AVAILABLE DATA section start
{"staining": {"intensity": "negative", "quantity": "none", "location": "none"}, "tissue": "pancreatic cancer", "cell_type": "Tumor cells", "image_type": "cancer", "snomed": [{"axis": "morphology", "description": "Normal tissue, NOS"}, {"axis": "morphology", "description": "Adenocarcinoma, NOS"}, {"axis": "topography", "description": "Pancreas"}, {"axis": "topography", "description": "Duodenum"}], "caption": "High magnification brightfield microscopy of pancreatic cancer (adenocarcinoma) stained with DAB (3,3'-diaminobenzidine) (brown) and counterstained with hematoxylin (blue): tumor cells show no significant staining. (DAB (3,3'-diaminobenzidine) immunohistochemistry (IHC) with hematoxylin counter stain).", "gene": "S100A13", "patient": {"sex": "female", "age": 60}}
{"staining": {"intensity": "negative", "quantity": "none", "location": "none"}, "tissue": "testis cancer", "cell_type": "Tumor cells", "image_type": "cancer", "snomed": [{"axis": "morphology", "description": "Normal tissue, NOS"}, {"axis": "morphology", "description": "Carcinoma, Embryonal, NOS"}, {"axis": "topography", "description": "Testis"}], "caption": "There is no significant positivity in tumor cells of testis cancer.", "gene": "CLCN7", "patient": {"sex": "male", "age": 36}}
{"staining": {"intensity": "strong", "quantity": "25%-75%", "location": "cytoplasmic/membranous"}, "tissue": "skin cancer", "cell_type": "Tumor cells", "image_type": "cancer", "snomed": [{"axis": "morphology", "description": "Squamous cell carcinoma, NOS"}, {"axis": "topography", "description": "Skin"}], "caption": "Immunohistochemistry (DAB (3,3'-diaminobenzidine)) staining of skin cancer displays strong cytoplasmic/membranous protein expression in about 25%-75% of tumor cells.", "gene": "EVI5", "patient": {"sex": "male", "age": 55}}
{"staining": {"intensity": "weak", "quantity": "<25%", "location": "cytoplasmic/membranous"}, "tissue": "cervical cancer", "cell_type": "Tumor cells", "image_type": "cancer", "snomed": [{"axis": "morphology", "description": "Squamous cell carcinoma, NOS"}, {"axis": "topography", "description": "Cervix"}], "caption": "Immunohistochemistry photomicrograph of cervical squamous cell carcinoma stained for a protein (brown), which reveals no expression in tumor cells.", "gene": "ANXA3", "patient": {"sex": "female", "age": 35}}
AVAILABLE DATA section end
* WHAT THE TASK REQUIRES *
What you return must be the lines from the line holding "(DAB (3,3'-diaminobenzidine)) staining" through the final line of the material, word for word, and nothing more.

* ANSWER FOR THIS EXERCISE *
{"staining": {"intensity": "strong", "quantity": "25%-75%", "location": "cytoplasmic/membranous"}, "tissue": "skin cancer", "cell_type": "Tumor cells", "image_type": "cancer", "snomed": [{"axis": "morphology", "description": "Squamous cell carcinoma, NOS"}, {"axis": "topography", "description": "Skin"}], "caption": "Immunohistochemistry (DAB (3,3'-diaminobenzidine)) staining of skin cancer displays strong cytoplasmic/membranous protein expression in about 25%-75% of tumor cells.", "gene": "EVI5", "patient": {"sex": "male", "age": 55}}
{"staining": {"intensity": "weak", "quantity": "<25%", "location": "cytoplasmic/membranous"}, "tissue": "cervical cancer", "cell_type": "Tumor cells", "image_type": "cancer", "snomed": [{"axis": "morphology", "description": "Squamous cell carcinoma, NOS"}, {"axis": "topography", "description": "Cervix"}], "caption": "Immunohistochemistry photomicrograph of cervical squamous cell carcinoma stained for a protein (brown), which reveals no expression in tumor cells.", "gene": "ANXA3", "patient": {"sex": "female", "age": 35}}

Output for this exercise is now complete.